Junto a la promoción de las concepciones neoliberales de la economía y de la sociedad, se retoman los elementos nunca abandonados del nacional-catolicismo, haciéndose eco de las presiones de la Conferencia Episcopal, que no parece dispuesta a renunciar a sus privilegios antidemocráticos, amparándose en el Concordato franquista de 1953 y los Acuerdos del Estado español con la Santa Sede de 1979. Esa presión se traduce en:

a) Otorgar mayor peso y reconocimiento curricular a la Religión, como asignatura confesional, en todos los niveles de la enseñanza y en detrimento de materias formativas de carácter racional y universal (filosofía, ciencias, valores cívicos comunes,…)

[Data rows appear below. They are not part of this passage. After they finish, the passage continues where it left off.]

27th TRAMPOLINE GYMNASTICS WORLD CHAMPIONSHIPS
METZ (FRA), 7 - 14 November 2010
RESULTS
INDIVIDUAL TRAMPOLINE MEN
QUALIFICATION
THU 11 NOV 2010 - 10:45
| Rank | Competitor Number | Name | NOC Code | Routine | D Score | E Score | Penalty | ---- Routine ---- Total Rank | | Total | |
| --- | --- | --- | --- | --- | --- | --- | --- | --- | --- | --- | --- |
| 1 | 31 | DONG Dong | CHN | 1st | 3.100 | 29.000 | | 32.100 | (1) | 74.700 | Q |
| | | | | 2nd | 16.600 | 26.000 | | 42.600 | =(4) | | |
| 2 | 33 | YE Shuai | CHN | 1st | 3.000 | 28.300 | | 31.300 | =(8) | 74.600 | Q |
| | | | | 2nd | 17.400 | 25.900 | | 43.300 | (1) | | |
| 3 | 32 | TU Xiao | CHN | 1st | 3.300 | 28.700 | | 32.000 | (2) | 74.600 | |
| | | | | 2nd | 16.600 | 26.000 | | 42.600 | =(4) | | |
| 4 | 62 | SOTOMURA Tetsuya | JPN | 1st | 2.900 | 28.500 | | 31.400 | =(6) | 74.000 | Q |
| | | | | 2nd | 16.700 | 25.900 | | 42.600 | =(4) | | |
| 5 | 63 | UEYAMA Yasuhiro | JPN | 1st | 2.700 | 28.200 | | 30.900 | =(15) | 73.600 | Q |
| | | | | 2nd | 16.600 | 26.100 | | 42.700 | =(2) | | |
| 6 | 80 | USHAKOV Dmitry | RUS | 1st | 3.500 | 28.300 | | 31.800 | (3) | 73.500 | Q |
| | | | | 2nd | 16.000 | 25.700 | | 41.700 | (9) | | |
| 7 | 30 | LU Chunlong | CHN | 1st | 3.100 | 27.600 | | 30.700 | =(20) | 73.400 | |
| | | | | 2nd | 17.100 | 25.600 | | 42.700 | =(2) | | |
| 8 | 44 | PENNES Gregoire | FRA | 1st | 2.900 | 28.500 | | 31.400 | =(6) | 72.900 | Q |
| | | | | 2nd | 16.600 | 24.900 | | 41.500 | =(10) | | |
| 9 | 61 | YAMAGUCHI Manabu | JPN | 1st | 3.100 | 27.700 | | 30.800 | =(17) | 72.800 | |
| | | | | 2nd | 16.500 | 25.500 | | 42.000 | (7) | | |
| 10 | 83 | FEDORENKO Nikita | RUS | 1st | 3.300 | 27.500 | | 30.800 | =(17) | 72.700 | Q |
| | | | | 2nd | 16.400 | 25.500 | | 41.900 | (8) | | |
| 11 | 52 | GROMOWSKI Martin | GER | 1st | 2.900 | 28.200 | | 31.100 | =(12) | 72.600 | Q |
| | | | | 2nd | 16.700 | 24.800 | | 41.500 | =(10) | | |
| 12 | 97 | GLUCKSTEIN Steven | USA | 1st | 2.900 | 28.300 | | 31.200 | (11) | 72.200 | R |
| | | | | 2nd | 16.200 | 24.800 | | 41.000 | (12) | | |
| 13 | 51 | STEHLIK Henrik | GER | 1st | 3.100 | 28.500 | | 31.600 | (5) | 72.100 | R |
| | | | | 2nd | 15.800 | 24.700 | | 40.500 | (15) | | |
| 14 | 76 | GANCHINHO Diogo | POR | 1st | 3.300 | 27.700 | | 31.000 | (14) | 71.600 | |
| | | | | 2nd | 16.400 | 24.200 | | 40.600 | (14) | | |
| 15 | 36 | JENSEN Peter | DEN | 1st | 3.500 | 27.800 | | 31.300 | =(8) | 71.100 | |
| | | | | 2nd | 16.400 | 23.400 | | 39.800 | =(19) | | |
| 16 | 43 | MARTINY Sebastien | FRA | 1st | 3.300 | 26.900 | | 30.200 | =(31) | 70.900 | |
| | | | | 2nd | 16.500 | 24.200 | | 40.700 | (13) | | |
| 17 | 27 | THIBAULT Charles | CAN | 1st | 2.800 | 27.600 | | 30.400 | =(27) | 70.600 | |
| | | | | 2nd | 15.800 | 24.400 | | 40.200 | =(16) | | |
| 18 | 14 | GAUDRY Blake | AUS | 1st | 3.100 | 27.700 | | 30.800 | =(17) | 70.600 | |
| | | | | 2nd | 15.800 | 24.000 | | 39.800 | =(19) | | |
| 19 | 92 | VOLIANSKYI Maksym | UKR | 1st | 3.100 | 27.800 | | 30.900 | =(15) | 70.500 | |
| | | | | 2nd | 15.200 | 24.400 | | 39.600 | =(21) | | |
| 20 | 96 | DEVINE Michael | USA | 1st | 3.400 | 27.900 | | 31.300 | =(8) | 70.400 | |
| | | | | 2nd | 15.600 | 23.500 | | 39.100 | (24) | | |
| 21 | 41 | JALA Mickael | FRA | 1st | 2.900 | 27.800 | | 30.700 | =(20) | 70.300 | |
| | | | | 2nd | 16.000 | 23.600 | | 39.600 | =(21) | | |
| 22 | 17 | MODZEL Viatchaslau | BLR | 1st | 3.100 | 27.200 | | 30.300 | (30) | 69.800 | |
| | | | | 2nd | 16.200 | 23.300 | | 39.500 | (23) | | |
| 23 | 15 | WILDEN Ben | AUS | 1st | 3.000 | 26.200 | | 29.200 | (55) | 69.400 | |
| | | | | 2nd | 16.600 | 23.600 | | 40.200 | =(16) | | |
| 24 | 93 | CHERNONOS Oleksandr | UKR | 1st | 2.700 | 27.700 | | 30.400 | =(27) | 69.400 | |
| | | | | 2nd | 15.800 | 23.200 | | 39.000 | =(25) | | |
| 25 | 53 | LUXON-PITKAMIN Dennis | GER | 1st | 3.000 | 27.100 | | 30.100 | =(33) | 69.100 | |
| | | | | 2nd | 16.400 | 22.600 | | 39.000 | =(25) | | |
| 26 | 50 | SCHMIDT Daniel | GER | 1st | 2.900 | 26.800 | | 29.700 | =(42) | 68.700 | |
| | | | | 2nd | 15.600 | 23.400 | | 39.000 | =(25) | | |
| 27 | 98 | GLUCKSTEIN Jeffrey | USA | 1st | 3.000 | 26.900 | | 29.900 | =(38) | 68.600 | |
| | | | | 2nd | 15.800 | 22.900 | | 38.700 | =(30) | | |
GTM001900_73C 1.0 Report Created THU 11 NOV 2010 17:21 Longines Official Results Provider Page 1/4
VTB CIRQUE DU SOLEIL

b) Avanzar en la presencia obligada de la Religión en Escuelas y Facultades de las universidades públicas, utilizando medidas coactivas y confiriendo rango universitario a los “créditos” de formación religiosa confesional. El deterioro de la Escuela Pública, la privatización progresiva del sistema educativo y la continuidad del control ideológico desde intereses particulares van de la mano. Las más elementales exigencias democráticas plantean acabar con una larga trayectoria que pone en cuestión el derecho universal a la Educación, la existencia misma de su instrumento que es la Escuela Pública, así como el conjunto de los rasgos que la definen, entre ellos el de la laicidad. Ante el periodo electoral que se abre en los próximos meses, hacemos llegar a todas las formaciones políticas y candidaturas, la discusión y compromiso explícito en torno a la laicidad que debe presidir el marco escolar, para el desarrollo de la libertad de conciencia que, de forma más escrupulosa si cabe, debe respetarse a niños y jóvenes en formación.

Muy en particular, aquí y ahora, además del propósito generalmente expresado de abogar por la derogación de la LOMCE (y parte de la LOE), queremos centrar la discusión sobre dos ejes que, por su importancia decisiva y su remisión a simples principios democráticos, deberían figurar en sus programas, con el serio compromiso de proceder a su defensa desde el ámbito propio:

A- La no financiación con dinero público del adoctrinamiento religioso en ningún centro escolar que, en consecuencia, supone:
1-Sacar la religión confesional de la Enseñanza, de forma inmediata.
2-La desaparición gradual de los conciertos con los centros privados, en su mayoría de carácter confesional, ya que supone una grave desviación de los presupuestos públicos a favor de intereses privados.

B- La derogación de los Acuerdos con el Vaticano, en tanto, de una parte, constituyen la base “legal” de los privilegios que sigue reclamando la Iglesia, especialmente dentro del sistema educativo; y, de otra, se ha producido un progresivo rechazo social y político a sus contenidos antidemocráticos.

Las adhesiones se pueden enviar a:   escuelalaica@europalaica.org

Un pensamiento en “Por una Escuela Pública y Laica: Religión fuera de la Escuela

  1. Ana

    Cuando un niño no asiste a religión, la discriminación q sufre hasta 3* de primaria es brutal puesto q no existe una asignatura q compense la pérdida de dos horas semanales de clase y tampoco puede utilizar dichas horas para realizar deberes q según lo cuál sería avanzar en materia en contra de los q si van.
    El equivalente de 2 horas semanales para religión, sociales y gimnasia es igualar ciencias sociales a una asignatura ” María”?
    Por ultimo cuando por fin en 3* tienen una asignatura con temario cívico en vez de religioso, en serio todos esos temarios no tienen algo de adoctrinamiento en el fondo?